══ DOCUMENT SEGMENT ══
SAINTS PRESERVE US
It’s the Tar Sands, Stupid
The Midas touch is classical antiquity’s
most ironic myth, a gift as a curse. Sisyphus with his eternal rock and rolling
stone merely exemplified the absurdity of fruitless labour. Both of these
misguided kings are alive and well today in the Canadian province of Alberta
which has continually mismanaged the random hydrocarbon boon provided by some
compressed Jurassic ferns.
Last week the recently minted and recently
elected United Conservative Party (UCP) presented its first budget to the
people. The finance minister wore a new pair of cowboy boots for the occasion.
Alas, his language signaled the same old and tired excuse for another cycle of
austerity measures tried and true. “Boom times” would not be returning anytime
soon. It was distressingly apparent that the boom mentality, sparked initially
by Leduc No. 1 and later the tar sands up north, was still driving these plains
and mountains.
Today Alberta is projecting herself as a
bi-polar, alcoholic diva raging around her neglected ranch house, off her meds
and out of vodka. As was the case with the rhetoric (or lack of it) in the
national general election campaign which concluded 21 October, there’s been no
visionary discussion here about growing and diversifying the economy. No, we’re
waiting for the price of oil to rebound. See, according to the UCP, Alberta has
“a spending problem, not a revenue problem.” Trouble is our largest crude
customer, the United States, is pretty much self-sufficient these days.
But there’s a magic bullet! Harry Potter’s
Philosopher’s Stone and Avenger Infinity Stones all combined in one cowboy hat.
If the Trans-Mountain pipeline were twinned along an existing right-of-way,
Alberta bitumen could reach Pacific tidewater and new Asian markets. Trouble is
those Liberal mandarins in Ottawa exercising federal jurisdiction by approving
the project twice and then buying it to ensure its completion after frustrated
corporate investors began to bail. Another problem, and a legitimate head-scratcher,
is that eastern Canadians prefer tobuy their oil from model states such as
Saudi Arabia rather than Alberta. This type of situation demands the premier, a
would-be statesman, mount a charm offensive and not throw a tantrum ranting his
misperception of Quebec’s special status within Confederation.
═══
**YOUR TASKS**
1) According to the Alberta budget piece, what did the finance minister wear when presenting the budget?
2) Continue the piece on Alberta's budget and the tar sands from its last sentence.
The entries that follow come from a separate source.
══ RAW RECORDS ══
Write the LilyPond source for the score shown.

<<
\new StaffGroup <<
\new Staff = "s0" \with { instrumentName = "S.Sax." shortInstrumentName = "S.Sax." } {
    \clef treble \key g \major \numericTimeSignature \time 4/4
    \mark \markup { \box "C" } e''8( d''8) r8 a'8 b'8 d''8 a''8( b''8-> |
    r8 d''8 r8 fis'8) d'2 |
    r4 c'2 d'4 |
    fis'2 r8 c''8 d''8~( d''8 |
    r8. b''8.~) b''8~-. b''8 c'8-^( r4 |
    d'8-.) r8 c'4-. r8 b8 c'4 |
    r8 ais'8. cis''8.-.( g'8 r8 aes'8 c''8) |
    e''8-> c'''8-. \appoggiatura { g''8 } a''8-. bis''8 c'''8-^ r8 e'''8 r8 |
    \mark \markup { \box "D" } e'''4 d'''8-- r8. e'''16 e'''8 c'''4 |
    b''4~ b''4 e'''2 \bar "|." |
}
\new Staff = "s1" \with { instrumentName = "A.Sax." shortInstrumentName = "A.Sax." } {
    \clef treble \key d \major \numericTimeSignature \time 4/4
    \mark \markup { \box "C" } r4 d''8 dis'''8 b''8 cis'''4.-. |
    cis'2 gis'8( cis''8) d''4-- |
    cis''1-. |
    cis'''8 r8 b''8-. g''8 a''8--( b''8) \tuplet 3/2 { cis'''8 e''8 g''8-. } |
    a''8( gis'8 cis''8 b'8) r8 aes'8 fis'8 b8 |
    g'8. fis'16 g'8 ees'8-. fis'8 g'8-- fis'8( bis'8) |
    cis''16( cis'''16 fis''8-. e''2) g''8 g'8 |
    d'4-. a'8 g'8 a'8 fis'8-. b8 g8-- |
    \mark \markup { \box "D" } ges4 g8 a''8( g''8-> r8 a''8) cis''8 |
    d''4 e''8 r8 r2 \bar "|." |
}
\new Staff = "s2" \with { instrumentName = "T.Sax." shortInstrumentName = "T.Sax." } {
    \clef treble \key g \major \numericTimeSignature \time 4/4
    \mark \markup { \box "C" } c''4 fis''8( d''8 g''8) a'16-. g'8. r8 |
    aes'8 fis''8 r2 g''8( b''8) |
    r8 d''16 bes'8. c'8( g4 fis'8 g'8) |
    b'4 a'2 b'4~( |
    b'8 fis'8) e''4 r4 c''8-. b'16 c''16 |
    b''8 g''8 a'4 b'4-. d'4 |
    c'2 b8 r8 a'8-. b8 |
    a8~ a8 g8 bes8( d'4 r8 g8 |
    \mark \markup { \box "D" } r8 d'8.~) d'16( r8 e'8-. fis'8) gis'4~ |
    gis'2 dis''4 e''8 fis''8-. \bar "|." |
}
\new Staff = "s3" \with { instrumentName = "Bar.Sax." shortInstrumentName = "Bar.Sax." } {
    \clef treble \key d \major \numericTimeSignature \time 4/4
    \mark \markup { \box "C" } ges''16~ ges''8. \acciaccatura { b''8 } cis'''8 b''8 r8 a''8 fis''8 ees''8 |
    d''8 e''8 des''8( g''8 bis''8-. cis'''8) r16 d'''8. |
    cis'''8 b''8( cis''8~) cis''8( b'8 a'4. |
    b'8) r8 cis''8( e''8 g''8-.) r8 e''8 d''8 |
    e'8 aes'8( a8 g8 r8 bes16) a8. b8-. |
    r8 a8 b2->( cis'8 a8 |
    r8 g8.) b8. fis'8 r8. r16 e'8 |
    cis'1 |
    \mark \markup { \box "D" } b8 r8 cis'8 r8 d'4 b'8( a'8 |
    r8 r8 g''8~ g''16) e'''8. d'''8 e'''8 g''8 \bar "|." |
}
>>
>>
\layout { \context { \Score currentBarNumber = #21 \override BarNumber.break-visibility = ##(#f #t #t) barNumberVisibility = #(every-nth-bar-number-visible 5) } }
═══
**THE ANSWERS**
1) A new pair of cowboy boots.

2)
Alberta has a relatively low level of
post-secondary engagement compared to the rest of the country. This trend does
not augur well for a rapidly evolving and increasingly complex global economy.
It is in a large part a side effect of Alberta’s exploitation of the tar sands,
big money in exchange for a modest skill set. To the hive mind of the UCP it
only makes sense to cut provincial grants to advanced education institutions
until the price of a barrel of oil rebounds. An educated workforce, an economic
future beyond bitumen, what’s with that? Some academics have sniffed that
Alberta’s five Christian colleges did not have their grants tampered with but a
review of the numbers suggests a school like Burman University with its 400
students is already flying too close to the ground and that any funding
reduction would be fatal.
The vast majority of Canadians reside in
densely populated urban areas. Canadian cities are underserved by their
provincial legislatures and the federal parliament, their voices subservient to
a higher echelon of largesse. Revenue Avenue downtown consists mainly of
property taxes and speeding tickets. Because Alberta has a spending problem and
not a revenue problem UCP government logic dictates that municipal funding be
cut, and that important infrastructure and transit projects in her major cities
be delayed. Sure, their need will be much more acute in a few years’ time and
costs will have gone up but by then the price of oil will have risen like
Christ, black gold gravy.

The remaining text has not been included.